▶ _What to work on_: Reproduce each line of the records below word for word, but leave the pictures out.

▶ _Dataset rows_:
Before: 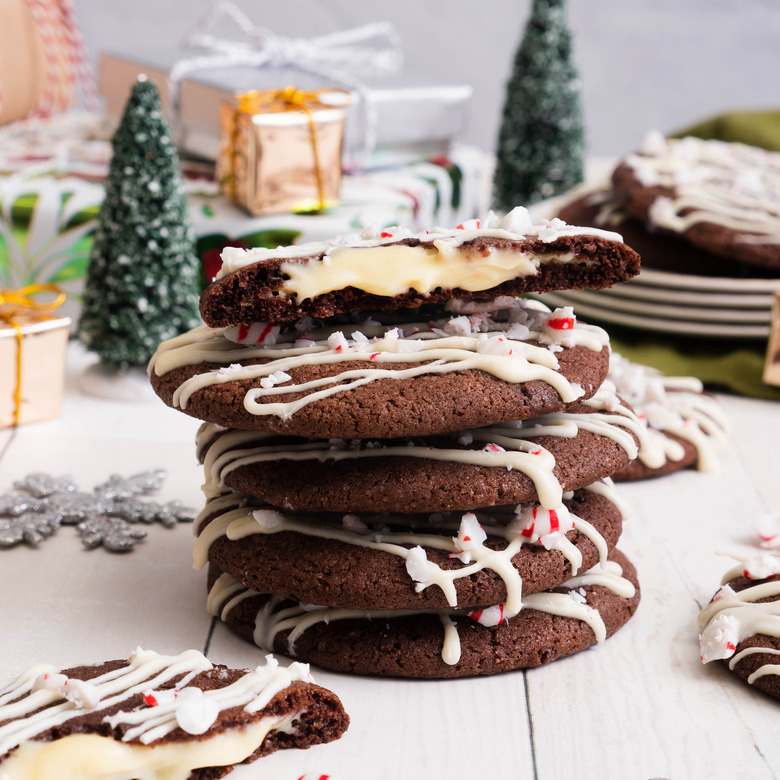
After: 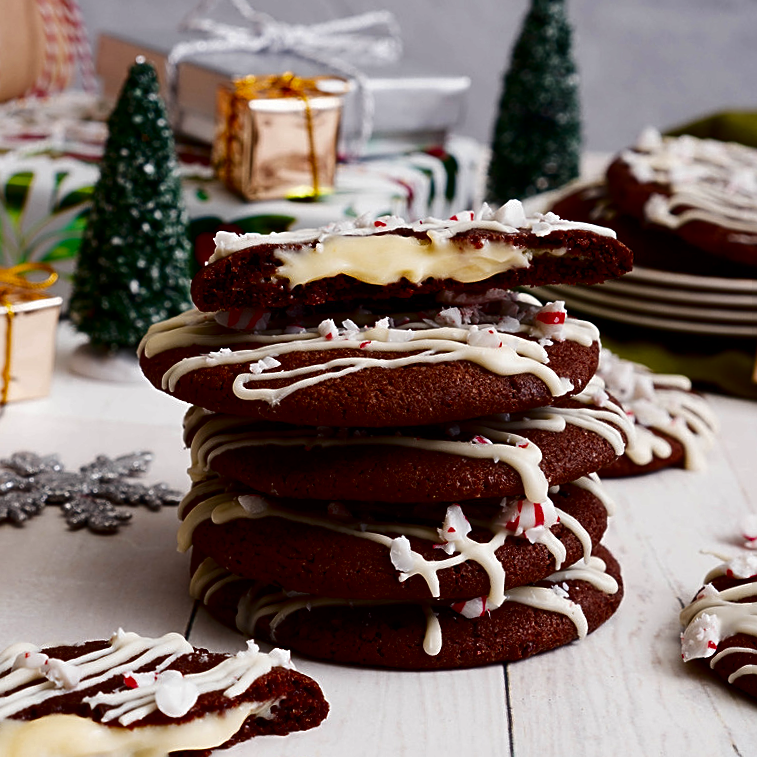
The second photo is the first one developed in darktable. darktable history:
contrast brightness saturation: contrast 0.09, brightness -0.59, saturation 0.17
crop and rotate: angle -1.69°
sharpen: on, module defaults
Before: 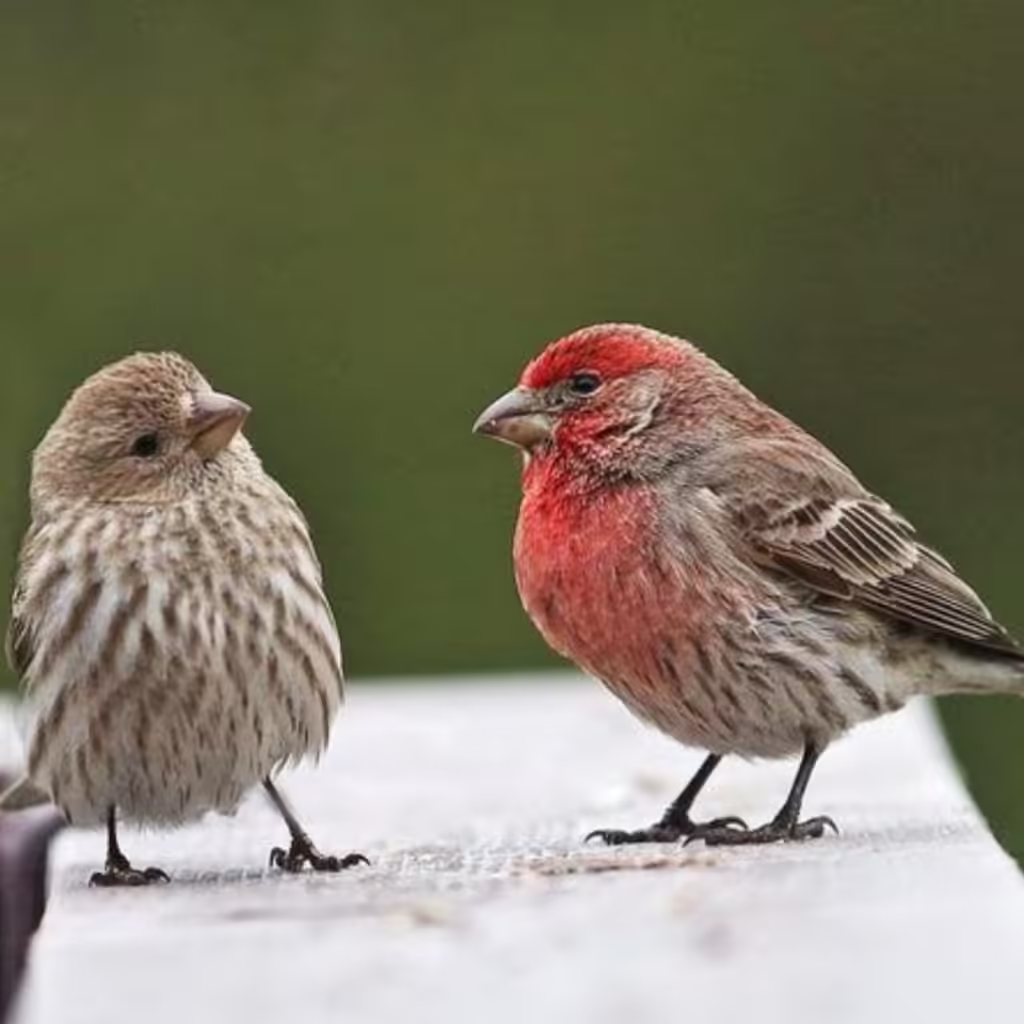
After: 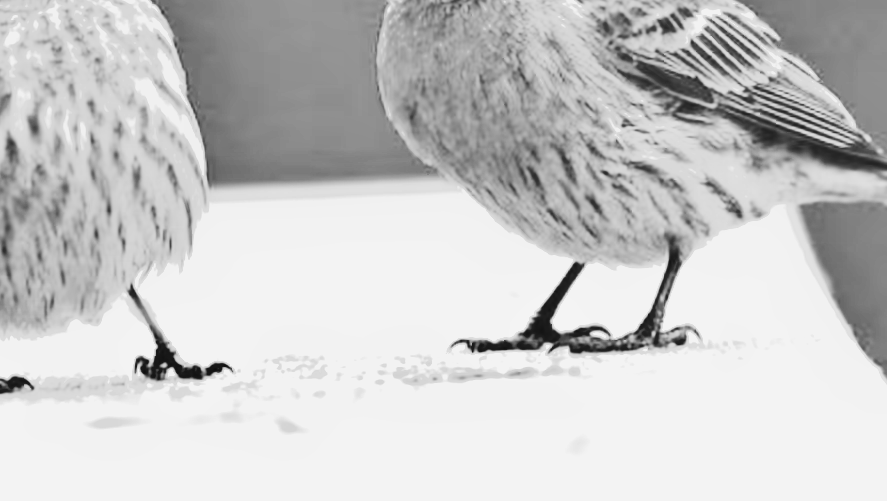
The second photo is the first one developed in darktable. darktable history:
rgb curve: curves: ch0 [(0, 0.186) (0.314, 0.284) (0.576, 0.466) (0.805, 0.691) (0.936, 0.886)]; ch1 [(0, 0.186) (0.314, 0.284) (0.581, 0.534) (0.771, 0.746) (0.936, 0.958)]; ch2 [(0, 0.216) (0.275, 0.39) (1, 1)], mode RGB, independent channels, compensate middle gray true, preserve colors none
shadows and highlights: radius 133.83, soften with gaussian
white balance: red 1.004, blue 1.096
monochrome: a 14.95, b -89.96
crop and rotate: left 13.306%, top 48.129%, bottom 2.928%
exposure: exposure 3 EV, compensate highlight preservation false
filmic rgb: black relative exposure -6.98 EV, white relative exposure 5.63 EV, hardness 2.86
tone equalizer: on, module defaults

▶ _Answer to the exercise_:
Before: 
After: 
The second photo is the first one developed in darktable. darktable history:
contrast brightness saturation: contrast 0.09, brightness -0.59, saturation 0.17
crop and rotate: angle -1.69°
sharpen: on, module defaults
Before: 
After: 
The second photo is the first one developed in darktable. darktable history:
rgb curve: curves: ch0 [(0, 0.186) (0.314, 0.284) (0.576, 0.466) (0.805, 0.691) (0.936, 0.886)]; ch1 [(0, 0.186) (0.314, 0.284) (0.581, 0.534) (0.771, 0.746) (0.936, 0.958)]; ch2 [(0, 0.216) (0.275, 0.39) (1, 1)], mode RGB, independent channels, compensate middle gray true, preserve colors none
shadows and highlights: radius 133.83, soften with gaussian
white balance: red 1.004, blue 1.096
monochrome: a 14.95, b -89.96
crop and rotate: left 13.306%, top 48.129%, bottom 2.928%
exposure: exposure 3 EV, compensate highlight preservation false
filmic rgb: black relative exposure -6.98 EV, white relative exposure 5.63 EV, hardness 2.86
tone equalizer: on, module defaults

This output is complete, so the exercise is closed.